▶ CHALLENGE: Reproduce the lines below verbatim, beginning with the line containing "pose: elev=284.4 azim=118.0" and ending with the line containing "Dot at: (208, 169)", both included.

▶ DATA IN THIS EXERCISE:

· · ·

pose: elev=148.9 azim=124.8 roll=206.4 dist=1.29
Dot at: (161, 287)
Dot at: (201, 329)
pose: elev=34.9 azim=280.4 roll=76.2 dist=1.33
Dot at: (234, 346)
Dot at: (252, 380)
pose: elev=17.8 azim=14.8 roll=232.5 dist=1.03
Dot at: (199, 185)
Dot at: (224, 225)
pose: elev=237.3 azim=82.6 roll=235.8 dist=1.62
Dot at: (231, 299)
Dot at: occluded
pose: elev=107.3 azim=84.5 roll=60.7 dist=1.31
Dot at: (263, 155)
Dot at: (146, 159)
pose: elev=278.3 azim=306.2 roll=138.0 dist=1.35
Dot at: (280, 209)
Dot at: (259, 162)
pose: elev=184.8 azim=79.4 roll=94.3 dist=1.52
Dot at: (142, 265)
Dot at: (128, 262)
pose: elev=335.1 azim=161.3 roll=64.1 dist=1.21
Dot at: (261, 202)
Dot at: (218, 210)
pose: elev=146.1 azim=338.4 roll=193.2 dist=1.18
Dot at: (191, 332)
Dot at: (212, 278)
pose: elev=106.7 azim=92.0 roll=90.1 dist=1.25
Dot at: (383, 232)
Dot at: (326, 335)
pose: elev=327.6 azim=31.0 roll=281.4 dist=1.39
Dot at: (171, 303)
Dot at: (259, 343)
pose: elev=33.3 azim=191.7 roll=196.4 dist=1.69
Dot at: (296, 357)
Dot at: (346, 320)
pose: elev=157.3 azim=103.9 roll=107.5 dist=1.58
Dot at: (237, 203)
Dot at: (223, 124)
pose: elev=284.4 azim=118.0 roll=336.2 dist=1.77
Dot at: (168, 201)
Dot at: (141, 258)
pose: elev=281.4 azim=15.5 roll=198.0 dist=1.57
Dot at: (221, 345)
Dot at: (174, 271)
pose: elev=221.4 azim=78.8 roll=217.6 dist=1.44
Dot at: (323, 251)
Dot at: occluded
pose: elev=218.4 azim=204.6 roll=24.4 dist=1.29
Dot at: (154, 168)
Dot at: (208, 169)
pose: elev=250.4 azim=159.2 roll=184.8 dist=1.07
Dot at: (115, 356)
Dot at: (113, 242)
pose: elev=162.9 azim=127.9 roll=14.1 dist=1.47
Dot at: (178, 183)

· · ·

▶ EXERCISE RESPONSE:
pose: elev=284.4 azim=118.0 roll=336.2 dist=1.77
Dot at: (168, 201)
Dot at: (141, 258)
pose: elev=281.4 azim=15.5 roll=198.0 dist=1.57
Dot at: (221, 345)
Dot at: (174, 271)
pose: elev=221.4 azim=78.8 roll=217.6 dist=1.44
Dot at: (323, 251)
Dot at: occluded
pose: elev=218.4 azim=204.6 roll=24.4 dist=1.29
Dot at: (154, 168)
Dot at: (208, 169)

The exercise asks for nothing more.